# Your instructions:
Starting at the line that contains "Category 2 (Estimate_mt), 1999: 217.3 -> 250", copy every line through the end of the listing below exactly, and copy nothing else.

-- Opening Marker --

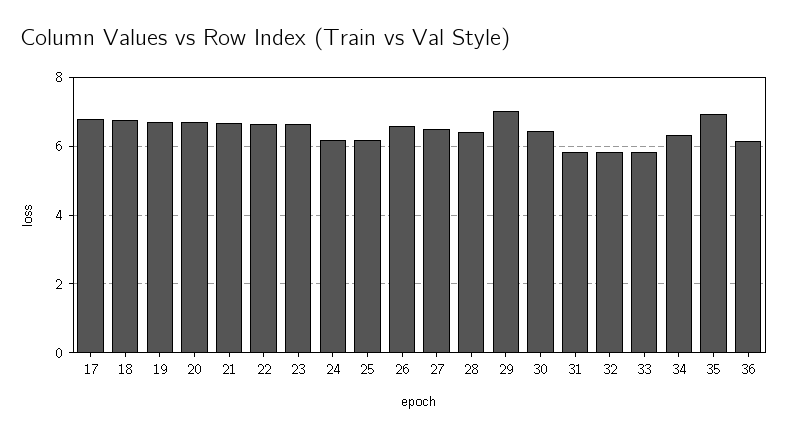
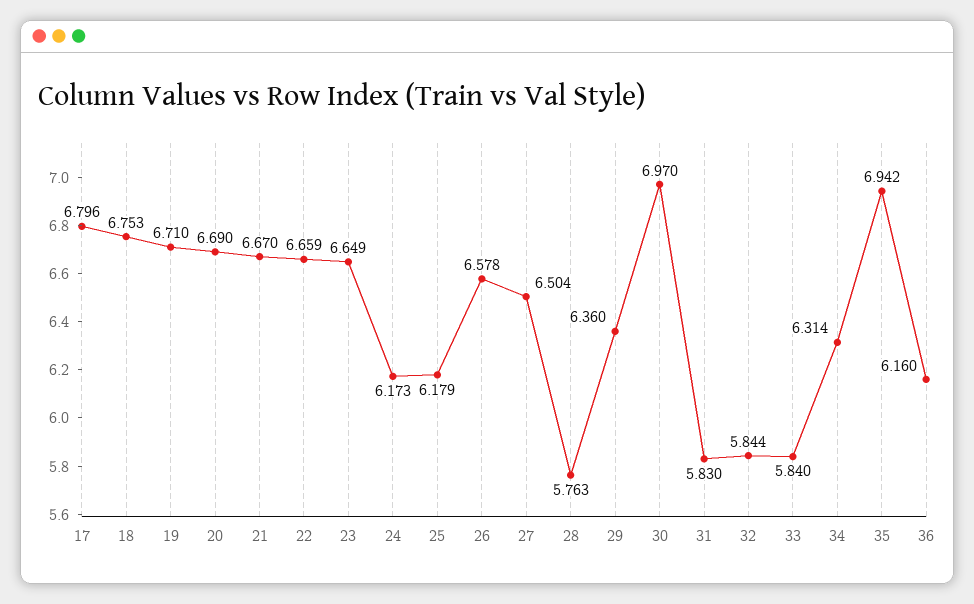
28: 6.4 -> 5.763
29: 7 -> 6.36
30: 6.4 -> 6.97

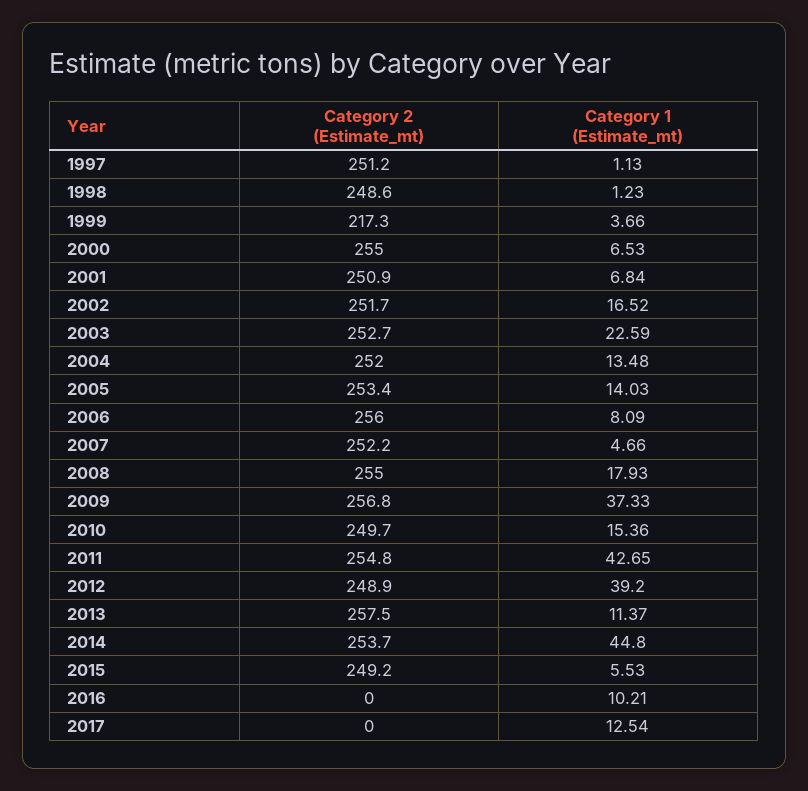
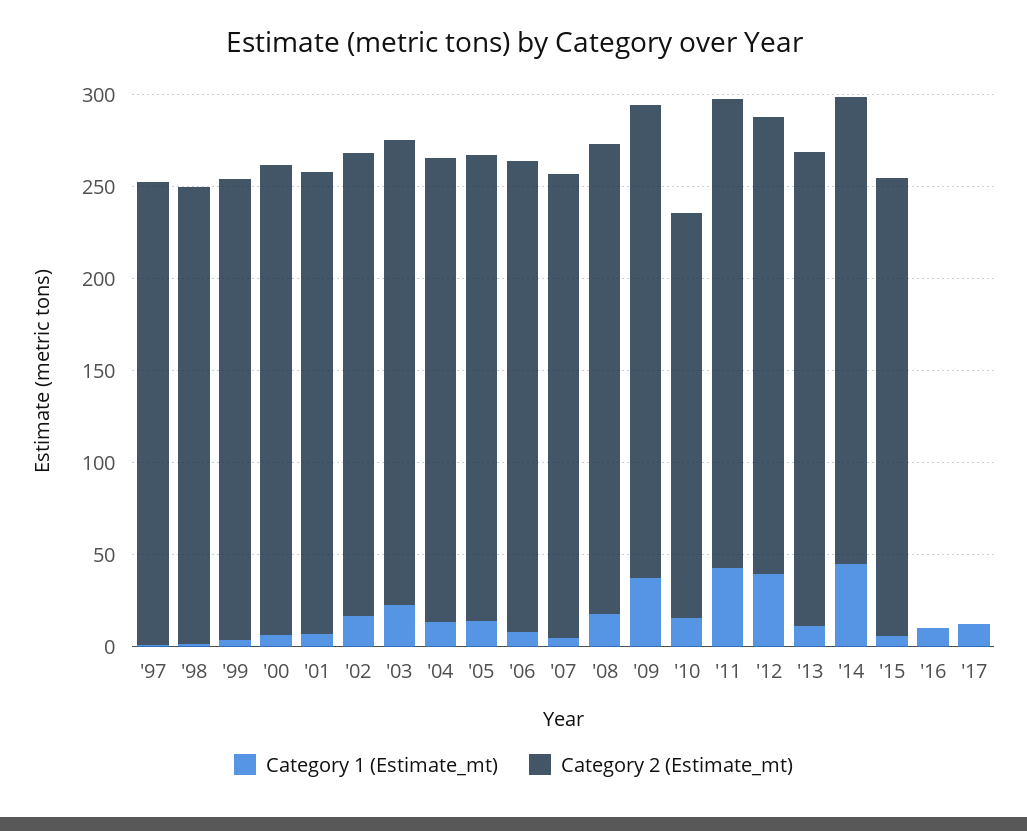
Category 2 (Estimate_mt), 1999: 217.3 -> 250
Category 2 (Estimate_mt), 2010: 249.7 -> 220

-- Closing Marker --

# Response to the exercise:
Category 2 (Estimate_mt), 1999: 217.3 -> 250
Category 2 (Estimate_mt), 2010: 249.7 -> 220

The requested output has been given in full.